### WHAT YOU SHOULD DO
Down to the final line, print the records below exactly and without pictures.

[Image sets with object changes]
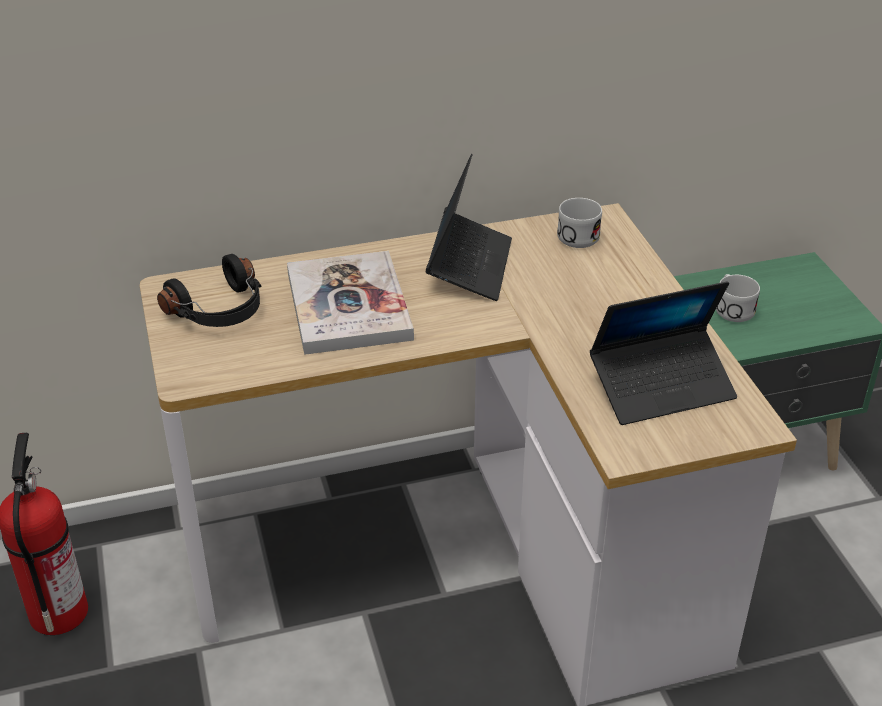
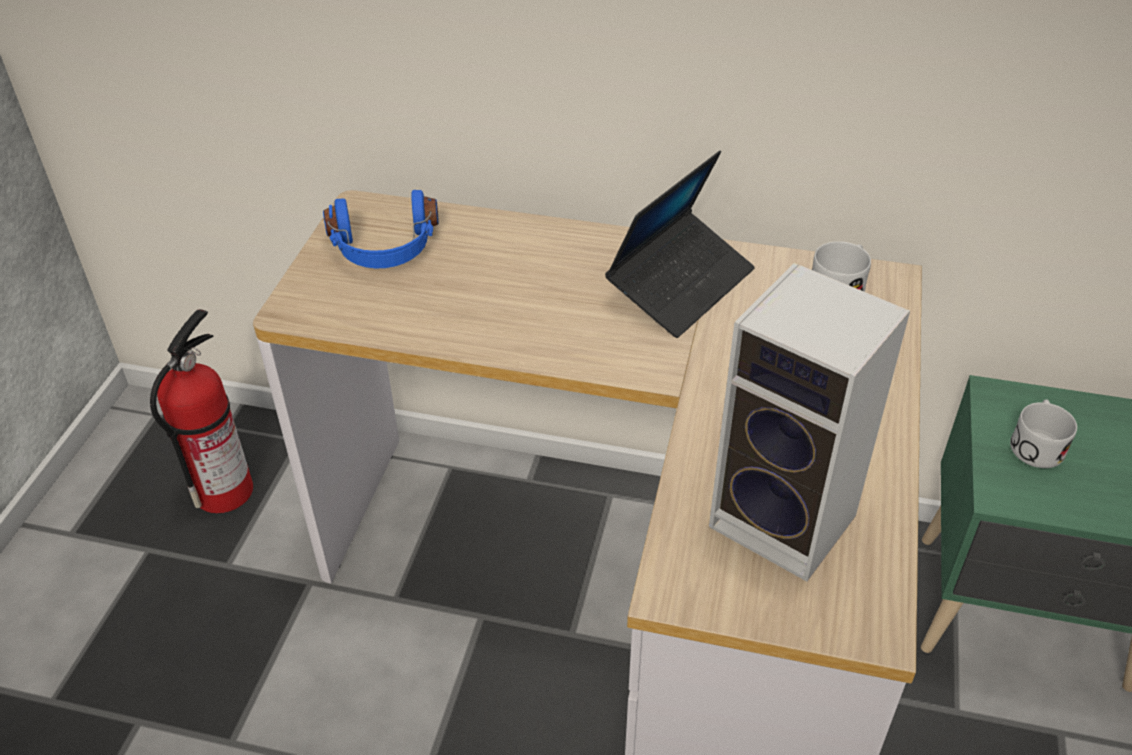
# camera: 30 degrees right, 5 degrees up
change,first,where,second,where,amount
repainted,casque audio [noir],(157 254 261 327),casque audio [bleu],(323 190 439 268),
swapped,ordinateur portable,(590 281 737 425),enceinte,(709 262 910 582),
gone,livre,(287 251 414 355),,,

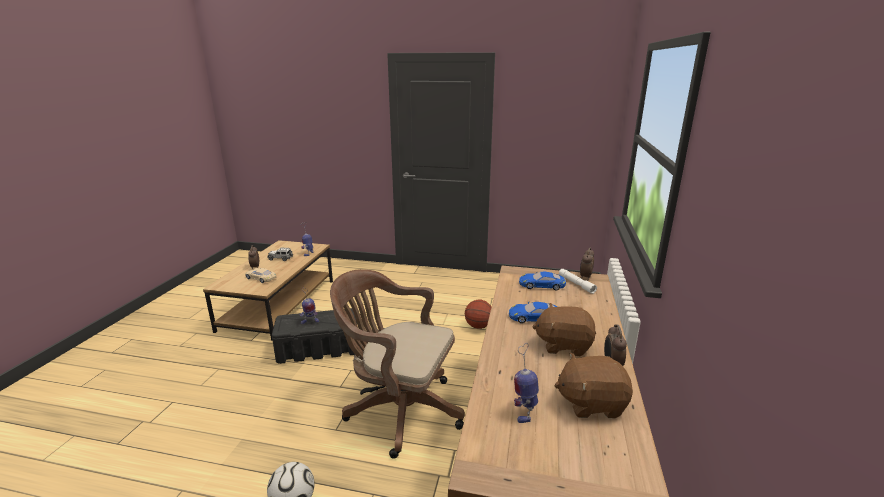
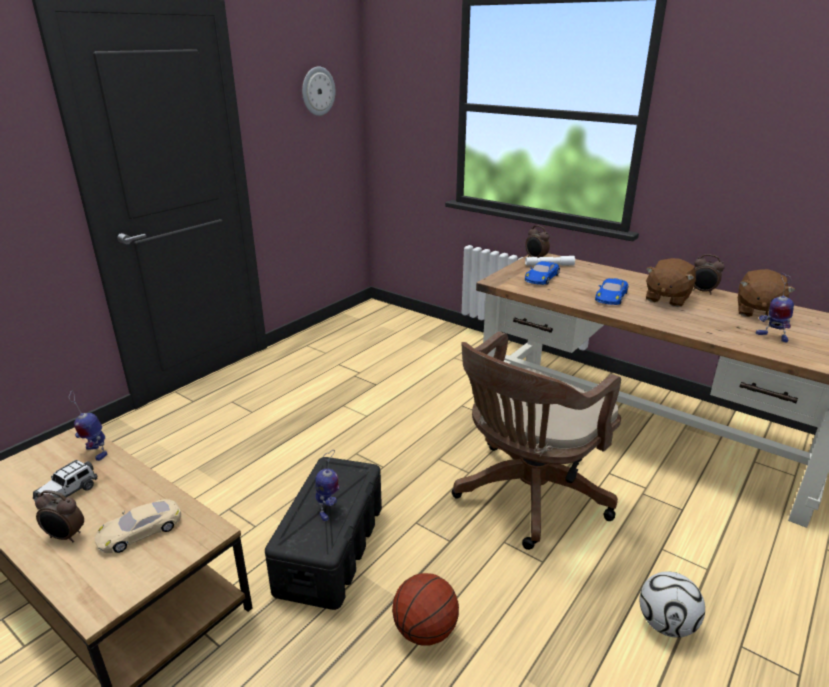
# camera: 65 degrees left, 5 degrees up
change,first,where,second,where,amount
new,,,horloge murale,(302 67 335 116),
shifted,ballon de basket,(465 300 491 329),,(392 573 459 646),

### RESPONSE FOR THIS EXERCISE
# camera: 30 degrees right, 5 degrees up
change,first,where,second,where,amount
repainted,casque audio [noir],(157 254 261 327),casque audio [bleu],(323 190 439 268),
swapped,ordinateur portable,(590 281 737 425),enceinte,(709 262 910 582),
gone,livre,(287 251 414 355),,,

# camera: 65 degrees left, 5 degrees up
change,first,where,second,where,amount
new,,,horloge murale,(302 67 335 116),
shifted,ballon de basket,(465 300 491 329),,(392 573 459 646),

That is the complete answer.